The exhibition also features an award-winning short film entitled, 1001 Inventions and the Library of Secrets starring Oscar-winning actor Sir Ben Kingsley. In the movie, a group of schoolchildren visit an old library after their teacher challenges them to research the era known as the "Dark Ages" and to find its relevance for contemporary life. At first reluctant, the imagination of the students is soon captured when they meet a rather enigmatic librarian (Kingsley) who takes them back in time to reveal a thousand years of scientific and cultural eminence in the Muslim world from the 7th century onwards.

Figure 6: A 12th-century world map by Islamic geographer, cartographer and Egyptologist Muhammad al-Idrisi.
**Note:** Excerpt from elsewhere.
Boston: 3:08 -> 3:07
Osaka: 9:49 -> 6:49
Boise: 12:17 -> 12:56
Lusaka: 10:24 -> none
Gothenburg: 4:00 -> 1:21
The 13-minute film – produced by the Foundation for Science, Technology and Civilisation (FSTC – see box) and the Edge Picture Company, and sponsored by the Jameel Foundation – has won multiple prestigious industry awards in Los Angeles, New York, Hamburg and London.

About the FSTC

The FSTC, an educational body with an extensive network of experts and researchers from wide-ranging fields, was formed in 1999 to raise global awareness about the importance of Muslim heritage and its contributions to contemporary life. It also seeks to promote better understanding between Muslims and non-Muslims through education, and to fill the void of knowledge about the history of Islamic science and civilization. See www.MuslimHeritage.com.

This engaging exhibition opens a door onto a little-known golden age of innovation and creativity, an age in which some of the most important discoveries and inventions known to humanity took place. As Professor Salim Al-Hassani noted, "it is a journey from the past, but it is for building and designing a better future".

Did you know?

  • ... that the fountain pen was developed in the 10th century in Egypt by order of Caliph Al-Mu'izz?
  • ... that early Muslim perfume-makers extracted fragrances from plants and flowers using distillation?
  • ... that the idea of a meal with three courses – starter, main and dessert – spread across Europe from Muslim Spain in the 9th century?

End Notes

[1] The "1001 Inventions" exhibition is an initiative of the British-based FSTC (see box), in association with the Jameel Foundation.

[2] See The Elephant Clock by Al-Jazari, July 24, 2010.

[3] A water clock is a timepiece in which time is measured by the regulated flow of liquid, typically water, into or out of a vessel where the amount is then measured.